The City of Albany is subject to flooding from several different sources which include:
Riverine Flooding: The Willamette River, Calapooia River, Oak Creek, Periwinkle Creek, Cox Creek, Burkhart Creek, Truax Creek, and the Santiam-Albany Canal.
Local Flooding: Local storm water drainage.
Flooding on streams and rivers in Albany generally results from large winter storms from the Pacific. Often the heavy rainfall comes at the same time as snow-melt runoff. These large winter storms often cause simultaneous flooding on all rivers and streams in an affected area. Historically, most major floods in Albany have occurred in the months of December, January and February, although flooding in other months is possible.
Flood records for the City of Albany indicate there is no regular pattern, in which floods occur. Heavy rains that saturate the ground and fill the rivers and creeks coupled with warming weather that melts heavy snow in the mountains and foothills create the major flooding that Albany has seen over the last 150 years. The last major flooding took place in 1964 and 1996. Before these floods, major events occurred in 1943 and 1945 and are the only examples of flooding to have occurred within a three-year period.
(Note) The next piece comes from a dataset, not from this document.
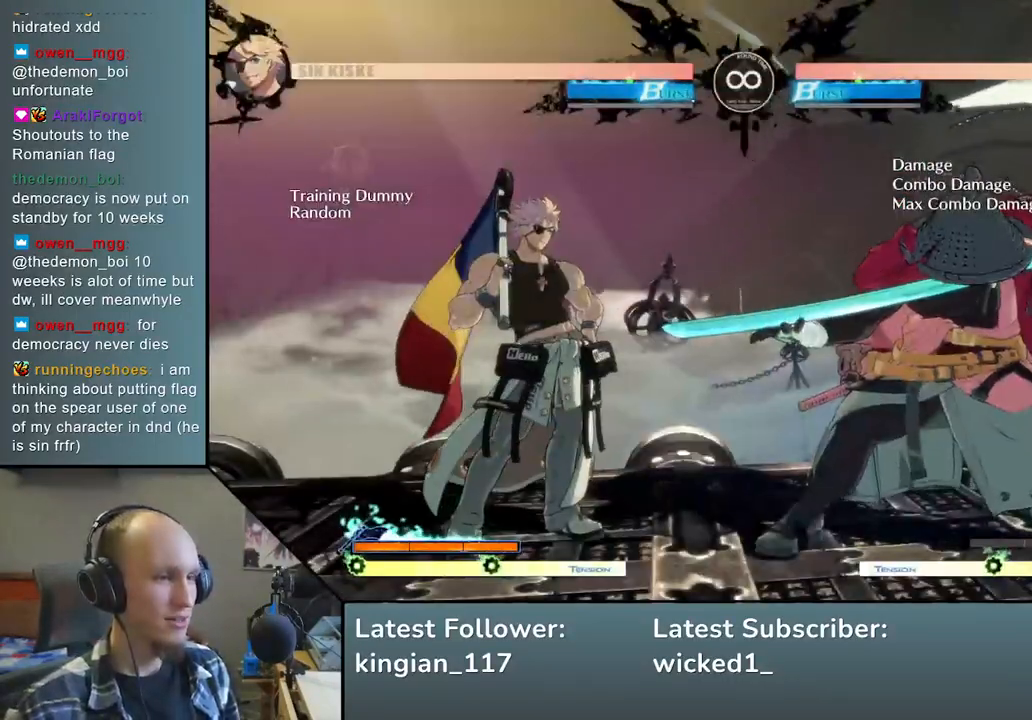
{"buttons": [], "left_stick": "center", "events": []}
These floods took place before the dams were built on the rivers upstream of the city.
Riverine Flooding
Rivers and creeks in Albany regularly overflow their banks and inundate low-lying areas. The natural processes of riverine flooding add sediment and nutrients to fertile floodplain areas.
Flooding in large river systems typically results from large-scale weather systems that generate prolonged rainfall over a wide geographic area, causing flooding in hundreds of smaller streams which then drain into the major rivers.
Riverine flooding along the Willamette River is a significant issue in Albany, particularly North Albany. The bank on the south side of the Willamette River is high enough to prevent over-bank flooding in most of downtown Albany during a 100-year flood. However, the bank on the north side is low enough to allow more frequent over-bank flooding. The floodplain extends north into North Albany across Thornton Lake to the base of Spring Hill. During high water events, flood water backs into the east end of Thornton Lake, causing a "reverse flow" through the lake from east to west. As flood waters continue to rise, it breaches the west end of Thornton Lake, reversing the flow from west to east. Much of the North Albany floodplain is developed for residential and commercial use. Development has relied on fill to avoid flood hazards.
Along the Calapooia River, over-bank flooding occurs most every winter. Urbanized areas of Albany are perched on a terrace above the 100-year floodplain. Most flooding occurs on rural farmland to the west of Albany.
Oak Creek has a shallow, wide floodplain, much of which is floodway. Periwinkle Creek, Cox Creek, Burkhart Creek, and Truax Creek were deepened and straightened as flood control projects by the Grand Prairie Water Control District. The capacity of the creek channels was increased to contain the 100-year flood. Consequently, over-bank flooding along these four creeks is rare.
Local Flooding
Flood damage may occur in areas outside the 100-year floodplain and away from riverine flooding conditions. Local flooding problems are caused by blocked culverts, shallow ditches, or locally intense rainfall. In the terms of the National Flood Insurance Program, these are areas of one percent annual chance sheet-flow flooding where average depths are less than one foot, or areas of one percent annual chance stream flooding where the contributing drainage area is less than one square mile.